TASK DETAILS — Your answer must consist solely of the line containing "years of age." and all subsequent lines through the end of the entries, reproduced exactly.

GIVEN DATA —
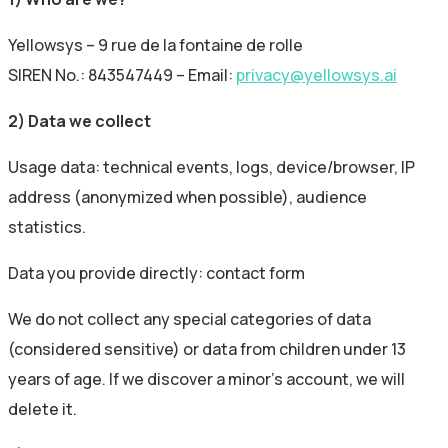
Yellowsys – 9 rue de la fontaine de rolle
SIREN No.: 843547449 – Email:
privacy@yellowsys.ai
2) Data we collect
Usage data: technical events, logs, device/browser, IP
address (anonymized when possible), audience
statistics.
Data you provide directly: contact form
We do not collect any special categories of data
(considered sensitive) or data from children under 13
years of age. If we discover a minor’s account, we will
delete it.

EXPECTED ANSWER —
years of age. If we discover a minor’s account, we will
delete it.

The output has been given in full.